2022/05/01 14:21:41 WARNING mlflow.tracking.context.git_context: Failed to import Git (the Git executable is probably not on your PATH), so Git SHA is not available. Error: Failed to initialize: Bad git executable.
The git executable must be specified in one of the following ways:
    - be included in your $PATH
    - be set via $GIT_PYTHON_GIT_EXECUTABLE
    - explicitly set via git.refresh()
 
All git commands will error until this is rectified.
 
This initial warning can be silenced or aggravated in the future by setting the
$GIT_PYTHON_REFRESH environment variable. Use one of the following values:
    - quiet|q|silence|s|none|n|0: for no warning or exception
    - warn|w|warning|1: for a printed warning
    - error|e|raise|r|2: for a raised exception
 
Example:
    export GIT_PYTHON_REFRESH=quiet
 
2022/05/01 14:21:41 INFO mlflow.utils.autologging_utils: Created MLflow autologging run with ID 'e914209e05d449e6af817d0d692b1012', which will track hyperparameters, performance metrics, model artifacts, and lineage information for the current sklearn workflow
2022/05/01 14:22:45 WARNING mlflow.utils.autologging_utils: Encountered unexpected error during sklearn autologging: API request to http://host.docker.internal:5000/api/2.0/mlflow-artifacts/artifacts/1/e914209e05d449e6af817d0d692b10... failed with exception HTTPConnectionPool(host='host.docker.internal', port=5000): Max retries exceeded with url: /api/2.0/mlflow-artifacts/artifacts/1/e914209e05d449e6af817d0d692b1012/artifacts/model/model.pkl (Caused by ResponseError('too many 500 error responses'))
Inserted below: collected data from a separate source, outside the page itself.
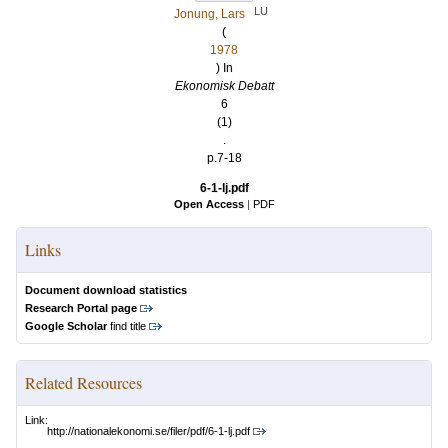
LU
Jonung, Lars
(
1978
) In
Ekonomisk Debatt
6
(1)
.
p.7-18
6-1-lj.pdf
Open Access
|
PDF
Links
Document download statistics
Research Portal page
Google Scholar
find title
Related Resources
Link:
http://nationalekonomi.se/filer/pdf/6-1-lj.pdf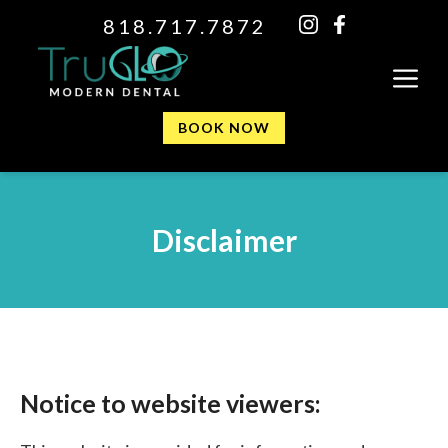
818.717.7872
BOOK NOW
Disclaimer
Notice to website viewers: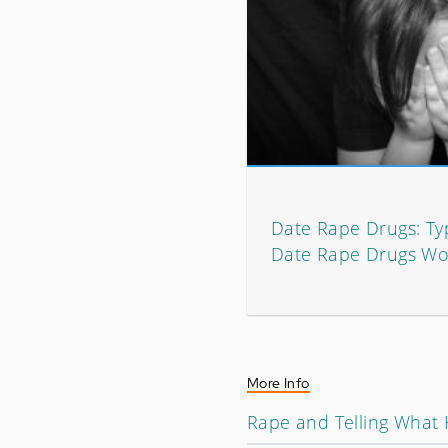
Date Rape Drugs: T
Date Rape Drugs Wo
More Info
Rape and Telling What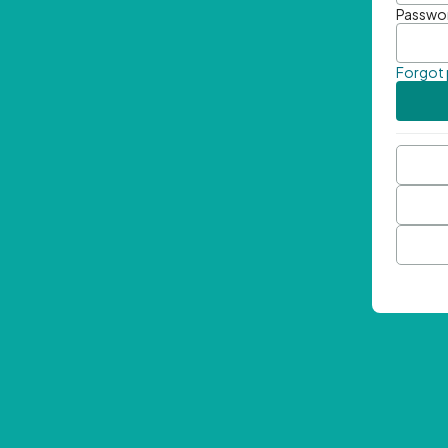
Passwo
Forgot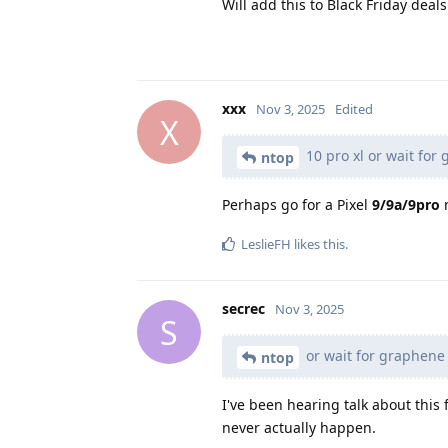
Will add this to Black Friday deals.
xxx
Nov 3, 2025
Edited
X
10 pro xl or wait fo
ntop
Perhaps go for a Pixel
9/9a/9pro
n
LeslieFH
likes this
.
secrec
Nov 3, 2025
S
or wait for graphene
ntop
I've been hearing talk about this 
never actually happen.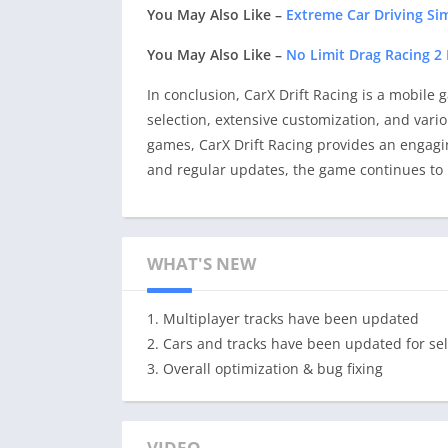
You May Also Like –
Extreme Car Driving S
You May Also Like –
No Limit Drag Racing 
In conclusion, CarX Drift Racing is a mobile g
selection, extensive customization, and vario
games, CarX Drift Racing provides an engagi
and regular updates, the game continues to b
WHAT'S NEW
1. Multiplayer tracks have been updated
2. Cars and tracks have been updated for sel
3. Overall optimization & bug fixing
VIDEO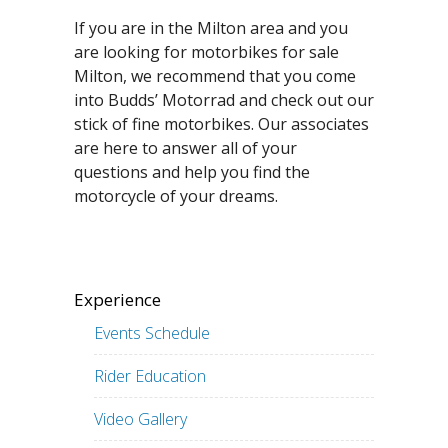
If you are in the Milton area and you
are looking for motorbikes for sale
Milton, we recommend that you come
into Budds’ Motorrad and check out our
stick of fine motorbikes. Our associates
are here to answer all of your
questions and help you find the
motorcycle of your dreams.
Experience
Events Schedule
Rider Education
Video Gallery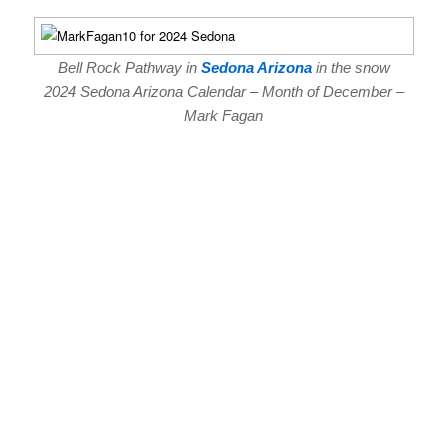
Bell Rock Pathway in
Sedona Arizona
in the snow
2024 Sedona Arizona Calendar – Month of December –
Mark Fagan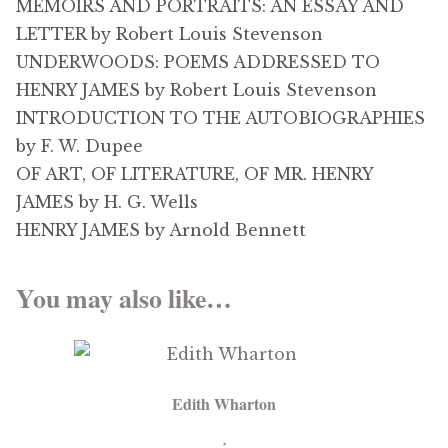
MEMOIRS AND PORTRAITS: AN ESSAY AND
LETTER by Robert Louis Stevenson
UNDERWOODS: POEMS ADDRESSED TO
HENRY JAMES by Robert Louis Stevenson
INTRODUCTION TO THE AUTOBIOGRAPHIES
by F. W. Dupee
OF ART, OF LITERATURE, OF MR. HENRY
JAMES by H. G. Wells
HENRY JAMES by Arnold Bennett
You may also like…
Edith Wharton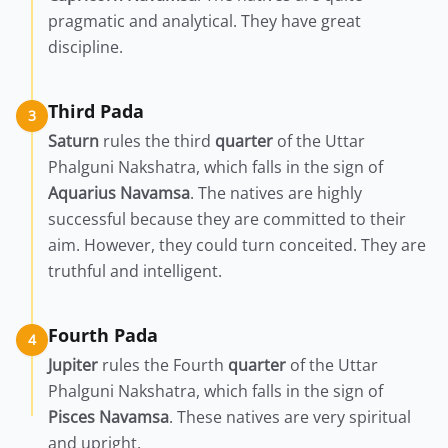
pragmatic and analytical. They have great
discipline.
Third Pada
3
Saturn
rules the third
quarter
of the Uttar
Phalguni Nakshatra, which falls in the sign of
Aquarius
Navamsa
. The natives are highly
successful because they are committed to their
aim. However, they could turn conceited. They are
truthful and intelligent.
Fourth Pada
4
Jupiter
rules the Fourth
quarter
of the Uttar
Phalguni Nakshatra, which falls in the sign of
Pisces
Navamsa
. These natives are very spiritual
and upright.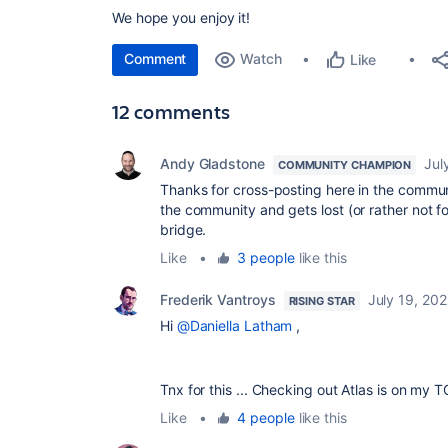
We hope you enjoy it!
Comment
Watch
Like
12 comments
Andy Gladstone
Jul
COMMUNITY CHAMPION
Thanks for cross-posting here in the commun
the community and gets lost (or rather not fo
bridge.
Like
•
3 people
like this
Frederik Vantroys
July 19, 20
RISING STAR
Hi
@Daniella Latham
,
Tnx for this ... Checking out Atlas is on my T
Like
•
4 people
like this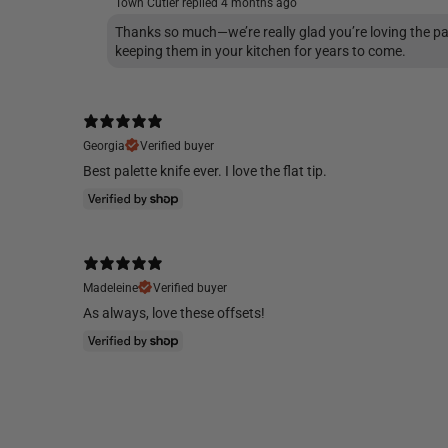
Town Cutler replied
4 months ago
Thanks so much—we’re really glad you’re loving the pa
keeping them in your kitchen for years to come.
Georgia
Verified buyer
Best palette knife ever. I love the flat tip.
Madeleine
Verified buyer
As always, love these offsets!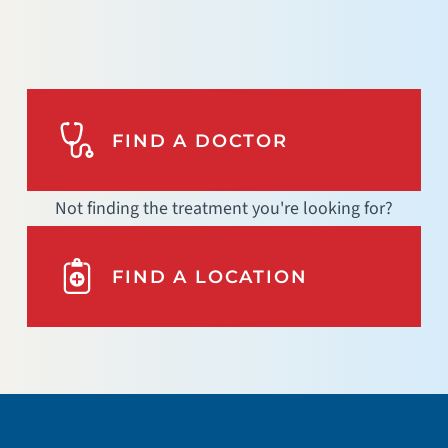
FIND A DOCTOR
Not finding the treatment you're looking for?
FIND A LOCATION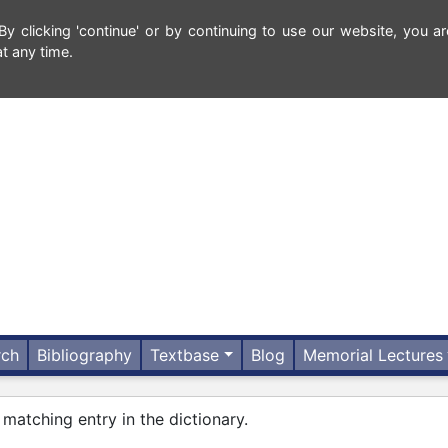
 clicking 'continue' or by continuing to use our website, you ar
t any time.
rch
Bibliography
Textbase
Blog
Memorial Lectures
 matching entry in the dictionary.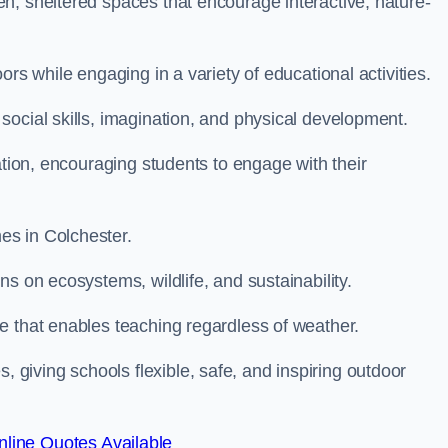
n, sheltered spaces that encourage interactive, nature-
rs while engaging in a variety of educational activities.
ocial skills, imagination, and physical development.
ation, encouraging students to engage with their
es in Colchester.
s on ecosystems, wildlife, and sustainability.
e that enables teaching regardless of weather.
iving schools flexible, safe, and inspiring outdoor
line Quotes Available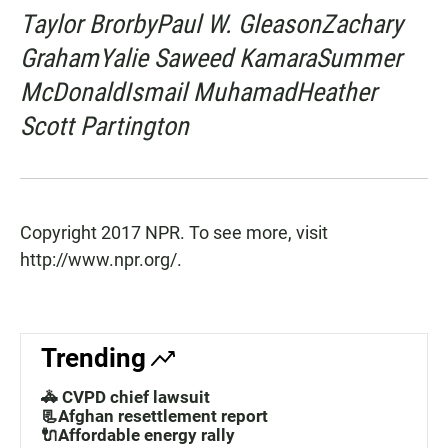
Taylor BrorbyPaul W. GleasonZachary
GrahamYalie Saweed KamaraSummer
McDonaldIsmail MuhamadHeather
Scott Partington
Copyright 2017 NPR. To see more, visit
http://www.npr.org/.
Trending
🚓 CVPD chief lawsuit
📃Afghan resettlement report
🔌Affordable energy rally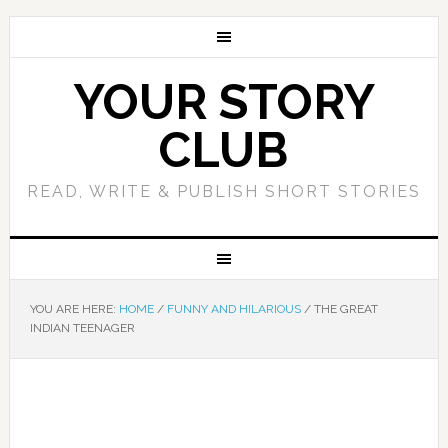
YOUR STORY
CLUB
READ, WRITE & PUBLISH SHORT STORIES
YOU ARE HERE:
HOME
/
FUNNY AND HILARIOUS
/
THE GREAT
INDIAN TEENAGER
Logged data and model in run e914209e05d449e6af817d0d692b1012

I couldn't figure out why clients need to have git installed and have been under the assumption that clients must only be able to send HTTP requests to server and doesn't need to have anything else installed? what am I missing and how can i avoid that warning, not by not seeing it, but actually fix what's causing it?